→ Stored items from a collection
******
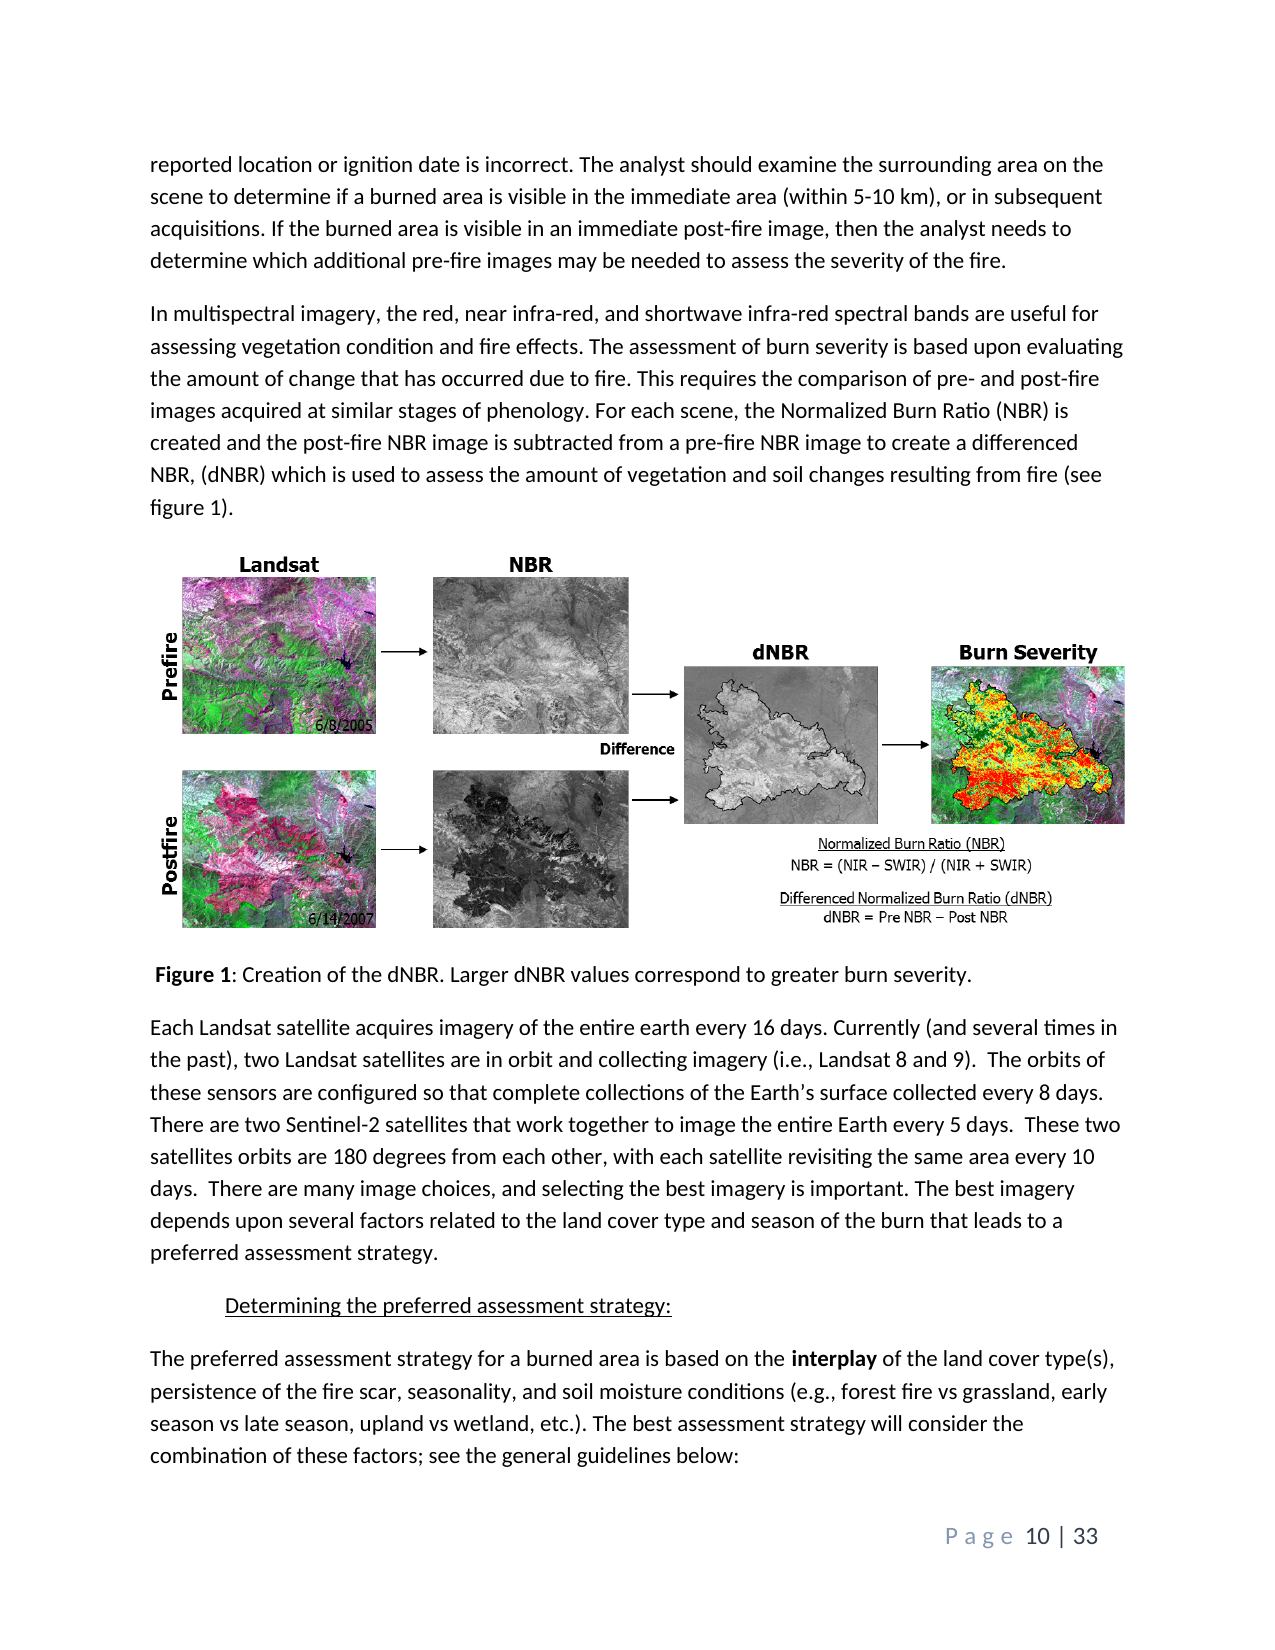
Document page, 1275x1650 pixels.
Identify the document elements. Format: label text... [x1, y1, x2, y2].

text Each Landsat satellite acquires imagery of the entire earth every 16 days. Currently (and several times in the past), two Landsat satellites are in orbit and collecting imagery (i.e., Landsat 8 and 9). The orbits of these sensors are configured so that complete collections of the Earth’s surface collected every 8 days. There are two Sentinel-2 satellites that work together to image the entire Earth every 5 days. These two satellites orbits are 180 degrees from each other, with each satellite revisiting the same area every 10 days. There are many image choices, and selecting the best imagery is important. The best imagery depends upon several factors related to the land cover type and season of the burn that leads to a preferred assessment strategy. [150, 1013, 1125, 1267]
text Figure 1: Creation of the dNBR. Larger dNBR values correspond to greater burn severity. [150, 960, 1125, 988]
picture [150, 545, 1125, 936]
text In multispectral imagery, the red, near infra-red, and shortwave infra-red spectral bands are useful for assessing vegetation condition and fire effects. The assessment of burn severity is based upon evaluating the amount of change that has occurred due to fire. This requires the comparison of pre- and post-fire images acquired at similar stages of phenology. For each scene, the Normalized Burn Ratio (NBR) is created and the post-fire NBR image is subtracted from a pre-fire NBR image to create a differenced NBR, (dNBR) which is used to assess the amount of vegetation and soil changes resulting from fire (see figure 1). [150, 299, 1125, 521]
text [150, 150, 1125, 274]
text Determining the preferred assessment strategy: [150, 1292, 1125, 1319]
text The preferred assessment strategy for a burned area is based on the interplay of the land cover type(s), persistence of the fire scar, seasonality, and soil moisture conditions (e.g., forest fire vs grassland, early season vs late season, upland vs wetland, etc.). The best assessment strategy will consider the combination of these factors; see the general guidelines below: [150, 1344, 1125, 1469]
******
→ PROMPT
Could you set down every entry again exactly as written, leaving out any pictures?

→ WRITTEN RESPONSE
Document page, 1275x1650 pixels.
Identify the document elements. Format: label text... [x1, y1, x2, y2].

text Each Landsat satellite acquires imagery of the entire earth every 16 days. Currently (and several times in the past), two Landsat satellites are in orbit and collecting imagery (i.e., Landsat 8 and 9). The orbits of these sensors are configured so that complete collections of the Earth’s surface collected every 8 days. There are two Sentinel-2 satellites that work together to image the entire Earth every 5 days. These two satellites orbits are 180 degrees from each other, with each satellite revisiting the same area every 10 days. There are many image choices, and selecting the best imagery is important. The best imagery depends upon several factors related to the land cover type and season of the burn that leads to a preferred assessment strategy. [150, 1013, 1125, 1267]
text Figure 1: Creation of the dNBR. Larger dNBR values correspond to greater burn severity. [150, 960, 1125, 988]
picture [150, 545, 1125, 936]
text In multispectral imagery, the red, near infra-red, and shortwave infra-red spectral bands are useful for assessing vegetation condition and fire effects. The assessment of burn severity is based upon evaluating the amount of change that has occurred due to fire. This requires the comparison of pre- and post-fire images acquired at similar stages of phenology. For each scene, the Normalized Burn Ratio (NBR) is created and the post-fire NBR image is subtracted from a pre-fire NBR image to create a differenced NBR, (dNBR) which is used to assess the amount of vegetation and soil changes resulting from fire (see figure 1). [150, 299, 1125, 521]
text [150, 150, 1125, 274]
text Determining the preferred assessment strategy: [150, 1292, 1125, 1319]
text The preferred assessment strategy for a burned area is based on the interplay of the land cover type(s), persistence of the fire scar, seasonality, and soil moisture conditions (e.g., forest fire vs grassland, early season vs late season, upland vs wetland, etc.). The best assessment strategy will consider the combination of these factors; see the general guidelines below: [150, 1344, 1125, 1469]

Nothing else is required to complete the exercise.